How will Republicans replace Obamacare? It's unclear


Throughout the Donald Trump campaign, the billionaire businessman repeated a refrain echoed by Republicans throughout the administration of President Barack Obama: the Affordable Care Act must be repealed and replaced.

While the GOP has made repeated attempts to repeal this signature piece of Obama's domestic policy legacy, the party has not signalled how they intend to substantively replace legislation that overhauled the federal regulation of health insurance and eliminated the legal ability to deny coverage to individuals based on preexisting conditions.

The closest document available to the public about Republicans' plan for the future of health care in the U.S. is the "A Better Way" policy paper spearheaded by Speaker Paul Ryan in 2016 as a House legislative platform.

Throughout its 37 pages, a general framework of criticism for the Affordable Care Act is presented along with conservative ideological reforms, including anti-abortion language and repeated criticisms of federal regulation. The platform also promises to not return the U.S. to a system in which insurers can deny coverage based on preexisting conditions.

The document's conclusion echoes the general tone of plan, which focuses more on criticisms of the Affordable Care Act than specific policy solutions. It reads in part:

"As this plan shows, there is another way – a better way – to provide all Americans with health care that is accessible, affordable, and sustainable. In this plan, innovative, market-based, patient-centered solutions replace Obamacare’s one-size-fits-all, Washington-knows-best approach. This plan empowers patients with access to affordable, portable health care options. It provides every American with the freedom to pick a plan that best fits his or her unique health care needs – not coverage mandated by Washington. It protects those individuals with pre-existing conditions and promotes innovation to encourage health care competition, to lower costs, and to foster new cures for patients."

Despite the House GOP's stated approach of deregulation, repeal and competition-based solutions, President-elect Donald Trump appears to either not know or not care that his statements reflect a wildly different vision.

Throughout the campaign, he echoed one part of the GOP's platform: competition between states through the removal of state-line barriers.

From there, Trump veers wildly from conservative orthodoxy, sounding at turns more like Sen. Bernie Sanders than Speaker Ryan. Last week, he went even beyond the promise of Obamacare by telling the Washington Post, "We're going to have insurance for everybody."

“There was a philosophy in some circles that if you can’t pay for it, you don’t get it. That’s not going to happen with us," he continued before promising his plan would be cheaper than current health plans.
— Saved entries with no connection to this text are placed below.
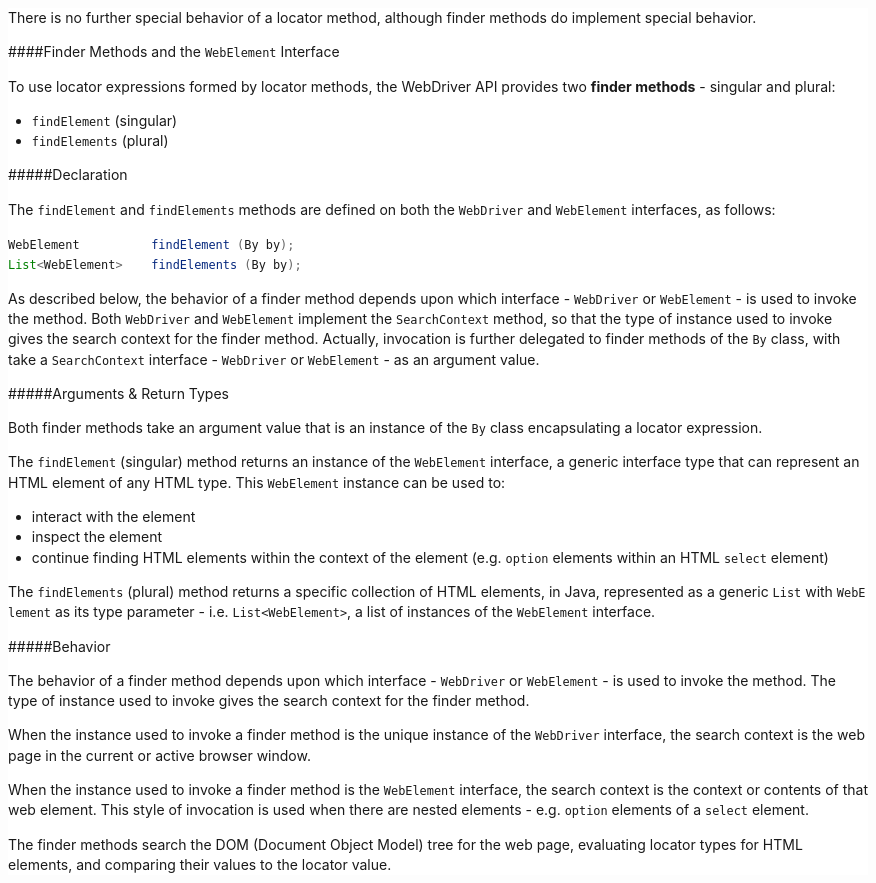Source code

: There is no further special behavior of a locator method, although finder methods do implement special behavior.

####Finder Methods and the `WebElement` Interface

To use locator expressions formed by locator methods, the WebDriver API provides two **finder methods** - singular and plural:

* `findElement` (singular)
* `findElements` (plural)

#####Declaration

The `findElement` and `findElements` methods are defined on both the `WebDriver` and `WebElement` interfaces, as follows:

```java
WebElement 			findElement (By by);
List<WebElement> 	findElements (By by);
```   

As described below, the behavior of a finder method depends upon which interface - `WebDriver` or `WebElement` - is used to invoke the method.  Both `WebDriver` and `WebElement` implement the `SearchContext` method, so that the type of instance used to invoke gives the search context for the finder method. Actually, invocation is further delegated to finder methods of the `By` class, with take a `SearchContext` interface - `WebDriver` or `WebElement` - as an argument value. 

#####Arguments & Return Types

Both finder methods take an argument value that is an instance of the `By` class encapsulating a locator expression.  

The `findElement` (singular) method returns an instance of the `WebElement` interface, a generic interface type that can represent an HTML element of any HTML type.  This `WebElement` instance can be used to:

* interact with the element
* inspect the element
* continue finding HTML elements within the context of the element (e.g. `option` elements within an HTML `select` element)

The `findElements` (plural) method returns a specific collection of HTML elements, in Java, represented as a generic `List` with `WebElement` as its type parameter - i.e. `List<WebElement>`, a list of instances of the `WebElement` interface.

#####Behavior

The behavior of a finder method depends upon which interface - `WebDriver` or `WebElement` - is used to invoke the method.  The type of instance used to invoke gives the search context for the finder method. 

When the instance used to invoke a finder method is the unique instance of the `WebDriver` interface, the search context is the web page in the current or active browser window.

When the instance used to invoke a finder method is the `WebElement` interface, the search context is the context or contents of that web element.  This style of invocation is used when there are nested elements - e.g. `option` elements of a `select` element.   

The finder methods search the DOM (Document Object Model) tree for the web page, evaluating locator types for HTML elements, and comparing their values to the locator value.  
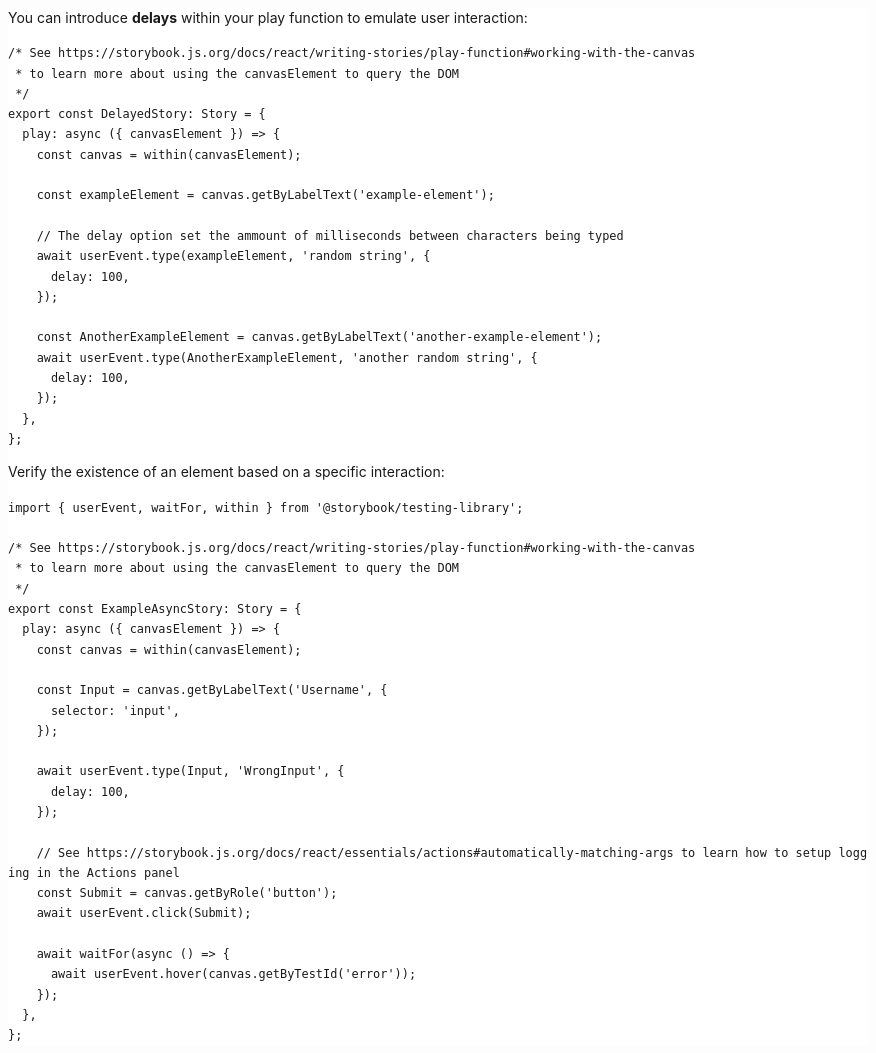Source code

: 
You can introduce **delays** within your play function to emulate user interaction:

```tsx
/* See https://storybook.js.org/docs/react/writing-stories/play-function#working-with-the-canvas
 * to learn more about using the canvasElement to query the DOM
 */
export const DelayedStory: Story = {
  play: async ({ canvasElement }) => {
    const canvas = within(canvasElement);

    const exampleElement = canvas.getByLabelText('example-element');

    // The delay option set the ammount of milliseconds between characters being typed
    await userEvent.type(exampleElement, 'random string', {
      delay: 100,
    });

    const AnotherExampleElement = canvas.getByLabelText('another-example-element');
    await userEvent.type(AnotherExampleElement, 'another random string', {
      delay: 100,
    });
  },
};
```

Verify the existence of an element based on a specific interaction:

```tsx
import { userEvent, waitFor, within } from '@storybook/testing-library';

/* See https://storybook.js.org/docs/react/writing-stories/play-function#working-with-the-canvas
 * to learn more about using the canvasElement to query the DOM
 */
export const ExampleAsyncStory: Story = {
  play: async ({ canvasElement }) => {
    const canvas = within(canvasElement);

    const Input = canvas.getByLabelText('Username', {
      selector: 'input',
    });

    await userEvent.type(Input, 'WrongInput', {
      delay: 100,
    });

    // See https://storybook.js.org/docs/react/essentials/actions#automatically-matching-args to learn how to setup logging in the Actions panel
    const Submit = canvas.getByRole('button');
    await userEvent.click(Submit);

    await waitFor(async () => {
      await userEvent.hover(canvas.getByTestId('error'));
    });
  },
};
```
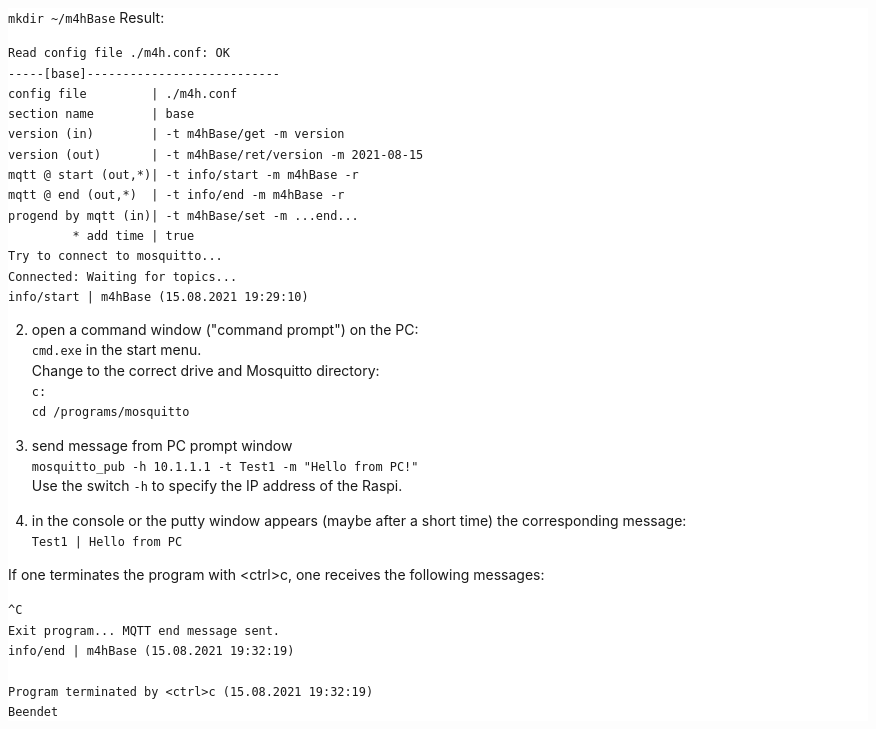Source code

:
 ```mkdir ~/m4hBase```
Result:   
```   
Read config file ./m4h.conf: OK
-----[base]---------------------------
config file         | ./m4h.conf
section name        | base
version (in)        | -t m4hBase/get -m version
version (out)       | -t m4hBase/ret/version -m 2021-08-15
mqtt @ start (out,*)| -t info/start -m m4hBase -r
mqtt @ end (out,*)  | -t info/end -m m4hBase -r
progend by mqtt (in)| -t m4hBase/set -m ...end...
         * add time | true
Try to connect to mosquitto...
Connected: Waiting for topics...
info/start | m4hBase (15.08.2021 19:29:10)
```   
2. open a command window ("command prompt") on the PC:   
``cmd.exe``
in the start menu.   
Change to the correct drive and Mosquitto directory:   
```c:```   
```cd /programs/mosquitto```

3. send message from PC prompt window   
```mosquitto_pub -h 10.1.1.1 -t Test1 -m "Hello from PC!"```   
Use the switch `-h` to specify the IP address of the Raspi.   

4. in the console or the putty window appears (maybe after a short time) the corresponding message:<br>
``Test1 | Hello from PC``   

If one terminates the program with &lt;ctrl&gt;c, one receives the following messages:   
```
^C
Exit program... MQTT end message sent.
info/end | m4hBase (15.08.2021 19:32:19)

Program terminated by <ctrl>c (15.08.2021 19:32:19)
Beendet
```
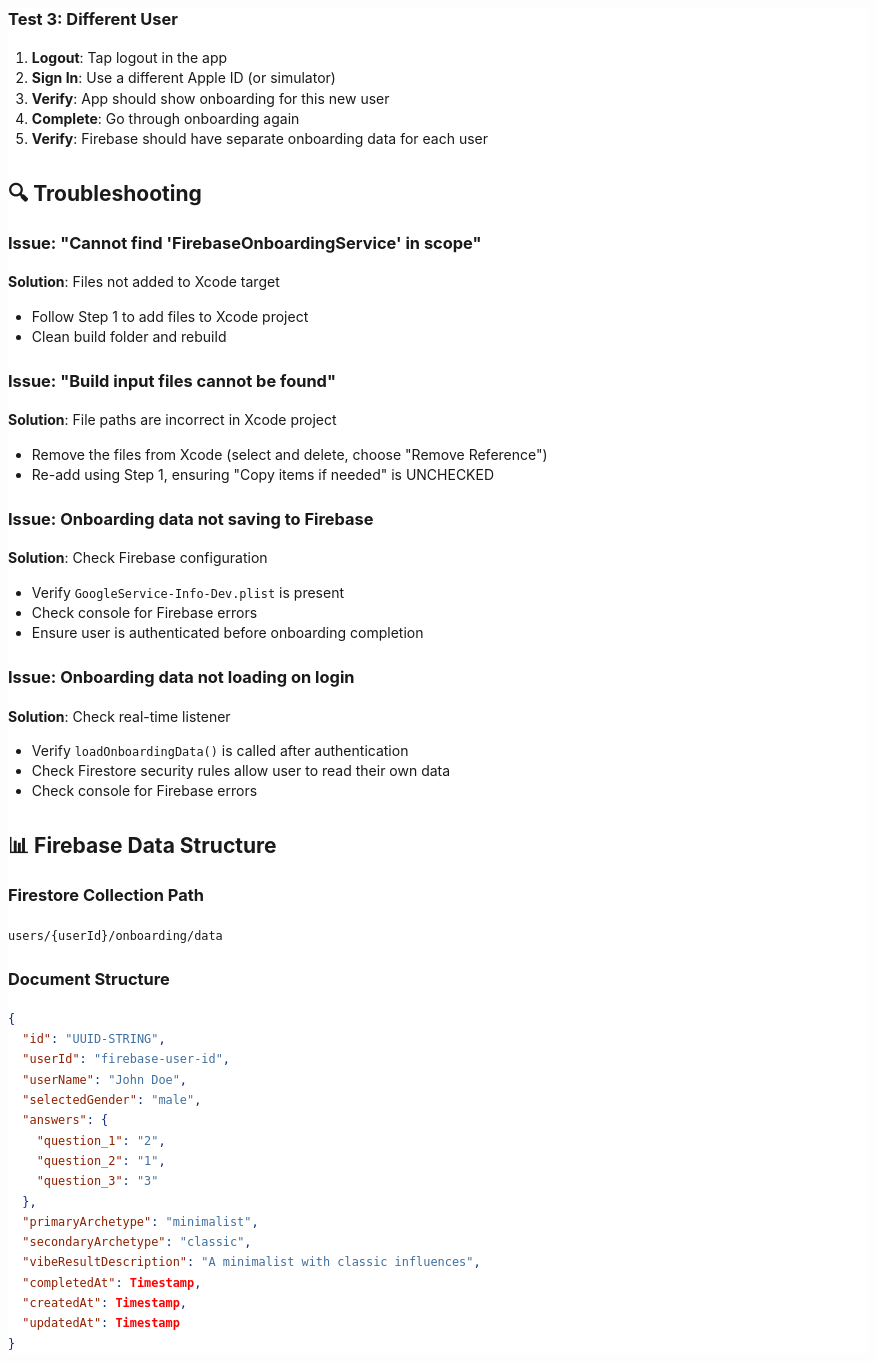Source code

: ### Test 3: Different User
1. **Logout**: Tap logout in the app
2. **Sign In**: Use a different Apple ID (or simulator)
3. **Verify**: App should show onboarding for this new user
4. **Complete**: Go through onboarding again
5. **Verify**: Firebase should have separate onboarding data for each user

## 🔍 Troubleshooting

### Issue: "Cannot find 'FirebaseOnboardingService' in scope"
**Solution**: Files not added to Xcode target
- Follow Step 1 to add files to Xcode project
- Clean build folder and rebuild

### Issue: "Build input files cannot be found"
**Solution**: File paths are incorrect in Xcode project
- Remove the files from Xcode (select and delete, choose "Remove Reference")
- Re-add using Step 1, ensuring "Copy items if needed" is UNCHECKED

### Issue: Onboarding data not saving to Firebase
**Solution**: Check Firebase configuration
- Verify `GoogleService-Info-Dev.plist` is present
- Check console for Firebase errors
- Ensure user is authenticated before onboarding completion

### Issue: Onboarding data not loading on login
**Solution**: Check real-time listener
- Verify `loadOnboardingData()` is called after authentication
- Check Firestore security rules allow user to read their own data
- Check console for Firebase errors

## 📊 Firebase Data Structure

### Firestore Collection Path
```
users/{userId}/onboarding/data
```

### Document Structure
```json
{
  "id": "UUID-STRING",
  "userId": "firebase-user-id",
  "userName": "John Doe",
  "selectedGender": "male",
  "answers": {
    "question_1": "2",
    "question_2": "1",
    "question_3": "3"
  },
  "primaryArchetype": "minimalist",
  "secondaryArchetype": "classic",
  "vibeResultDescription": "A minimalist with classic influences",
  "completedAt": Timestamp,
  "createdAt": Timestamp,
  "updatedAt": Timestamp
}
```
One could be forgiven for assuming this is an endorsement of single-payerhealth insurance. Not so fast.  "I don’t want single-payer," Trump added.

Complicating matters further is the fact that Trump routinely makes counterfactual statements that appear designed as rhetorical devices more than policy positions. Politifact ranks a mere 15% of his on-the-record statements of which they've reviewed to be mostly or entirely true. 

Americans enter the Trump presidency with even less of an idea of what the future of health care will be than during the contentious campaign as the president-elect and his own party seem to be on completely different pages about the basic role of the federal government in regulating health coverage.